* _TEXT EXCERPT_
Friday, October 14, 2005

Tea and Tattered Pages

Having dinner with my parents last week, we started talking of the time I worked in Paris. Looking back, I realise how much independance I was given. How many parents would allow their 17 year old daughter to live alone in Paris for a couple of months, holding down a full-time job, merely for the chance to exercise her French language skills? (Of course they didn't forsee Geriatric Patrick, but then I didn't choose to enlighten them so everyone's happy).

The conversation sent me meandering down memory lane, and fondly paused at the doors of Tea and Tattered Pages...

This is my ultimate favourite bookstore. For those who have read my rant about Waterstones et al. imagine for a moment the antithesis of those bookstores and you will have an idea of this wonderful little shop.

On my way to work one day I saw a panel advert in a free magazine they give out in the Metro advertising an English language bookstore, located on rue Mayat near Montparnasse. I was hungering for English by this time so the very next saturday I sought it out.

For those who don't know, rue Mayet in the 6th Arondissement is extremely suburban. With growing trepidation I passed along the silent streets entirely made up of quiet houses - no shops in sight - and wondered if I had made some sort of mistake. Then I saw it. Or rather, I saw the higgledy-piggledy pile of books on a little wooden crate. I looked up at the sign and saw the legend Tea and Tattered Pages.

It was tiny, yet held thousands of books. Some without covers, some ancient leather-bound types, some pulp-fiction and some in nearly-new condition. They were everywhere - squashed in shelves, on racks outside, piled in columns on the floor, heaped at the edges of the iron-work spiral staircase and balanced on top of bookshelves. There were a couple of people avidly reading books, and there was a quiet, peaceful, dusty air of companiable calm. A soft squawk made me turn around to stare into the face a benign looking parrot. I was utterly charmed already, but then I heard the clink of a tea cup. I looked towards the back and saw that there was a shabby-genteel tea room. I say tea room, but it was just a few little round tables and chairs surrounded by, yes, more books. I quickly scooted over and sat down and was delighted to have a choice of English teas (if you're familiar with French 'tea' you can imagine my excitement), brownies and fruit cakes. I placed an order with the smiling lady and promptly fragrant leaf tea in a pretty teapot with mis-matching teacup and saucer arrived. She told me to grab a book and have a read while I drank my tea which I duly did. A couple of hours later I drifted out of the book shop with several dog-eared tomes and an amazing feeling of contentment.

Needless to say Tattered Pages became a frequent haunt of mine, and is still to this day my ideal of a perfect bookshop. I sincerely hope it hasn't changed at all, and if you're ever in Paris, look it up and give it my love.

Thursday, October 13, 2005

Amphibians

In my unpacking I've found my glass frog lamp and my moorcroft-y pottery frog!

* _PROVIDED MATERIAL_

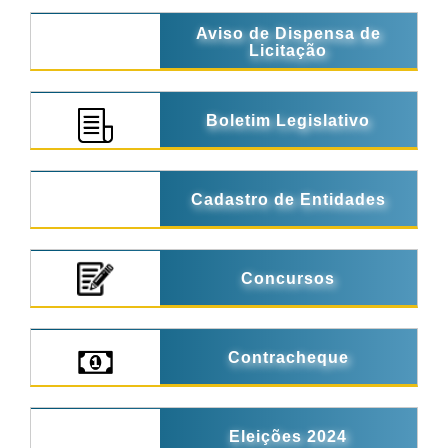
Aviso de Dispensa de
Licitação
Boletim Legislativo
Cadastro de Entidades
Concursos
Contracheque
Eleições 2024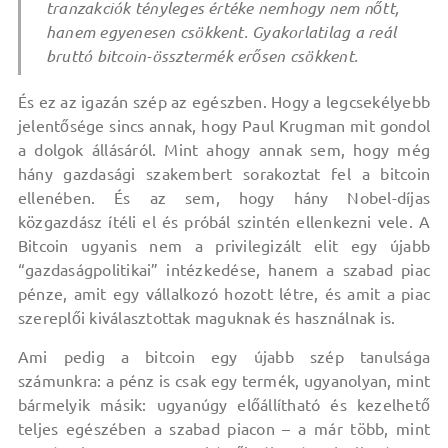
tranzakciók tényleges értéke nemhogy nem nőtt,
hanem egyenesen csökkent. Gyakorlatilag a reál
bruttó bitcoin-össztermék erősen csökkent.
És ez az igazán szép az egészben. Hogy a legcsekélyebb
jelentősége sincs annak, hogy Paul Krugman mit gondol
a dolgok állásáról. Mint ahogy annak sem, hogy még
hány gazdasági szakembert sorakoztat fel a bitcoin
ellenében. És az sem, hogy hány Nobel-díjas
közgazdász ítéli el és próbál szintén ellenkezni vele. A
Bitcoin ugyanis nem a privilegizált elit egy újabb
“gazdaságpolitikai” intézkedése, hanem a szabad piac
pénze, amit egy vállalkozó hozott létre, és amit a piac
szereplői kiválasztottak maguknak és használnak is.
Ami pedig a bitcoin egy újabb szép tanulsága
számunkra: a pénz is csak egy termék, ugyanolyan, mint
bármelyik másik: ugyanúgy előállítható és kezelhető
teljes egészében a szabad piacon – a már több, mint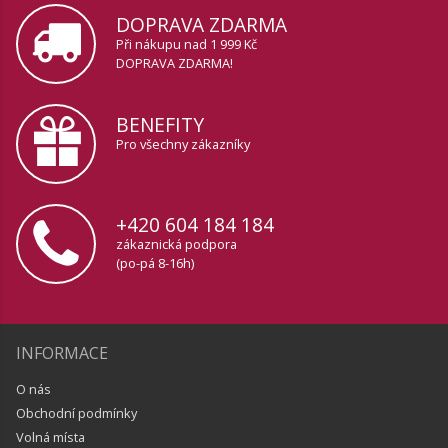
DOPRAVA ZDARMA
Při nákupu nad 1 999 Kč
DOPRAVA ZDARMA!
BENEFITY
Pro všechny zákazníky
+420 604 184 184
zákaznická podpora
(po-pá 8-16h)
INFORMACE
O nás
Obchodní podmínky
Volná místa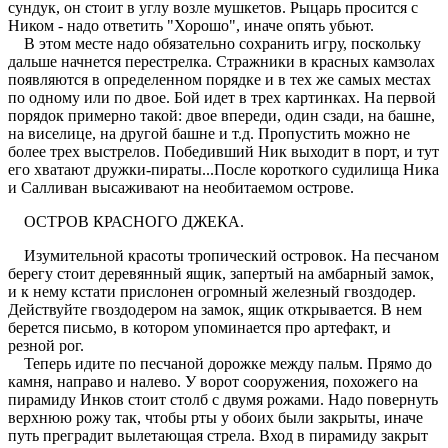
сундук, он стоит в углу возле мушкетов. Рыцарь просится с
Ником - надо ответить "Хорошо", иначе опять убьют.
В этом месте надо обязательно сохранить игру, поскольку
дальше начнется перестрелка. Стражники в красных камзолах
появляются в определенном порядке и в тех же самых местах
по одному или по двое. Бой идет в трех картинках. На первой
порядок примерно такой: двое впереди, один сзади, на башне,
на виселице, на другой башне и т.д. Пропустить можно не
более трех выстрелов. Победивший Ник выходит в порт, и тут
его хватают дружки-пираты...После короткого судилища Ника
и Салливан высаживают на необитаемом острове.
ОСТРОВ КРАСНОГО ДЖЕКА.
Изумительной красоты тропический островок. На песчаном
берегу стоит деревянный ящик, запертый на амбарный замок,
и к нему кстати прислонен огромный железный гвоздодер.
Действуйте гвоздодером на замок, ящик открывается. В нем
берется письмо, в котором упоминается про артефакт, и
резной рог.
Теперь идите по песчаной дорожке между пальм. Прямо до
камня, направо и налево. У ворот сооружения, похожего на
пирамиду Инков стоит столб с двумя рожами. Надо повернуть
верхнюю рожу так, чтобы рты у обоих были закрыты, иначе
путь преградит вылетающая стрела. Вход в пирамиду закрыт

* _THE PROBLEM_
Reproduce verbatim the passage of the Tea and Tattered Pages blog post starting with "Friday, October 14, 2005" and going on through "so everyone's happy).".

* _THE COMPLETED TASK_
Friday, October 14, 2005

Tea and Tattered Pages

Having dinner with my parents last week, we started talking of the time I worked in Paris. Looking back, I realise how much independance I was given. How many parents would allow their 17 year old daughter to live alone in Paris for a couple of months, holding down a full-time job, merely for the chance to exercise her French language skills? (Of course they didn't forsee Geriatric Patrick, but then I didn't choose to enlighten them so everyone's happy).